** Exercise task a **
Please rewrite the part of the entries that opens with the line containing "orange pentagon: moved" and closes with the line containing "black circle: moved 2 px right, 2 px down" as a JSON list of strings, one string per line, with blank lines skipped. Leave the pictures out of your list.

** Document **
Thanks once again guys!!!!

Thank you know who for the forum as I'd really be lost!!!

Best regards!


----------



## Jodokohajjio (Mar 5, 2007)

Persistance might help when hand feeding...especially if she's not used to eating that way. They can be skeptical of already dead food...especially when it is being held by a huge creature from their perspective.


----------



## sk8erkho (Mar 6, 2007)

But, that's not the case. I have been hand feeding her since she became too large for the smaller flies and I had a food shortage. So, I would feed her maggots from the fruit flies at first via tweezer then the flies as well. We would get a cool rhythm going and it worked and those were the small D. melanagaster flies. The crickets are about 1/2 " and she just does not want them. Tonight I went as far as putting a couple of mantids L2-3 in with her and she doesn't want them either. They are still in the tank. It's been maybe 5 days now guys and she won't eat. She made an attempt at a cricket last weekend and the next thing I knew she was on her back. I flipped her over because with her wings fluffed like that she had a difficult time gettign up. She does not like to be handled now either. However, when out she does head str8 to the window and stays up top until I get her down. She has been stressed like this since her wings were crippled.

** Material provided **
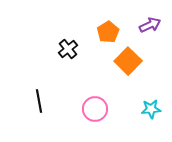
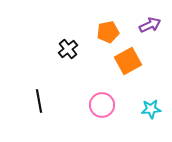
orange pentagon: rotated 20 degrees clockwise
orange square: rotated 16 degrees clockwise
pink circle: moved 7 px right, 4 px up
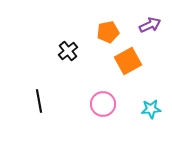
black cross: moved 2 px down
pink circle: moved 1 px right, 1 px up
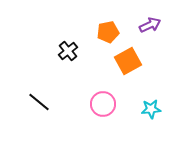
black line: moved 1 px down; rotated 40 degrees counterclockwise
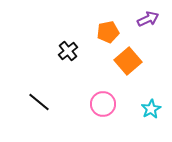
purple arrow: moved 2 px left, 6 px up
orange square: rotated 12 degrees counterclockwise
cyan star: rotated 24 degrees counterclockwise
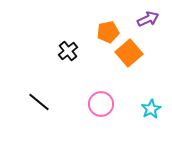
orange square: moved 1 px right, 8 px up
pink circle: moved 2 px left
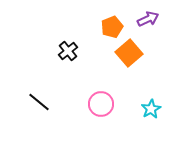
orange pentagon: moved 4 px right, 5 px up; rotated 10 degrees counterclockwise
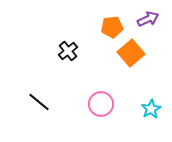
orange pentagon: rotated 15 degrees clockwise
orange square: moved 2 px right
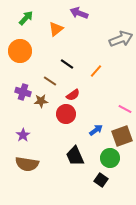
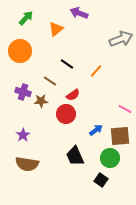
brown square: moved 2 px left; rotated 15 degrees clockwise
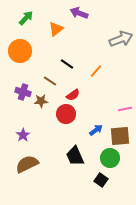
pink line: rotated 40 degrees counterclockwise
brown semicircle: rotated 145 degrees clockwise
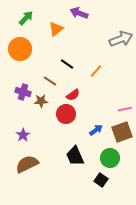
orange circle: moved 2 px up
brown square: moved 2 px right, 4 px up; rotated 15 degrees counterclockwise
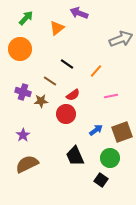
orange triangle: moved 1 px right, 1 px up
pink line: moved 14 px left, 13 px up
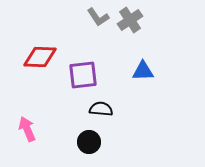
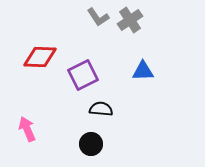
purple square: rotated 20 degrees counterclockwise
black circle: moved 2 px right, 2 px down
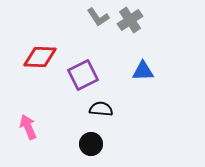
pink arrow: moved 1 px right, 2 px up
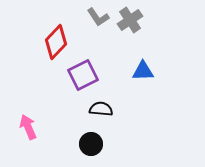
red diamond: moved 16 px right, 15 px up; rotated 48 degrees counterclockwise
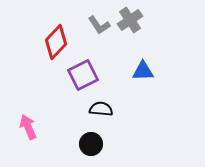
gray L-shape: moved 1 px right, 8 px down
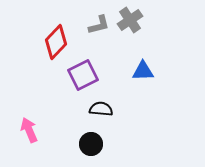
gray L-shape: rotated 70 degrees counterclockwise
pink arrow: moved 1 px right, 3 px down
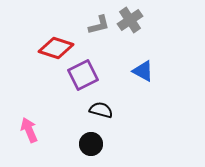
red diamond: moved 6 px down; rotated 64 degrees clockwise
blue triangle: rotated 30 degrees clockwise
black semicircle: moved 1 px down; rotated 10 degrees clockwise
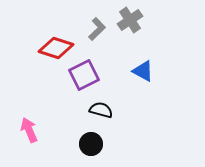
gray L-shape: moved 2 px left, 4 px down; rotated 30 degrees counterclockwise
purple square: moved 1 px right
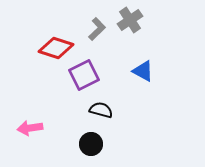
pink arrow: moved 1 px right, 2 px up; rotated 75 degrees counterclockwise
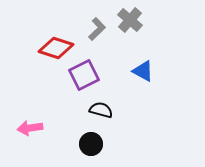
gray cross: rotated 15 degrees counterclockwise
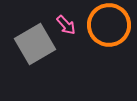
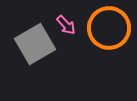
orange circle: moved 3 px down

** Exercise task b **
According to the forum thread, how big are the crickets?

** Response a **
[
  "orange pentagon: moved 4 px right, 5 px up; rotated 10 degrees counterclockwise",
  "orange pentagon: rotated 15 degrees clockwise",
  "orange square: moved 2 px right",
  "brown square: moved 2 px left; rotated 15 degrees clockwise",
  "pink line: rotated 40 degrees counterclockwise",
  "brown semicircle: rotated 145 degrees clockwise",
  "orange circle: moved 2 px up",
  "brown square: moved 2 px right, 4 px up; rotated 15 degrees counterclockwise",
  "orange triangle: moved 1 px right, 1 px up",
  "pink line: moved 14 px left, 13 px up",
  "purple square: rotated 20 degrees counterclockwise",
  "black circle: moved 2 px right, 2 px down"
]

** Response b **
About 1/2 inch.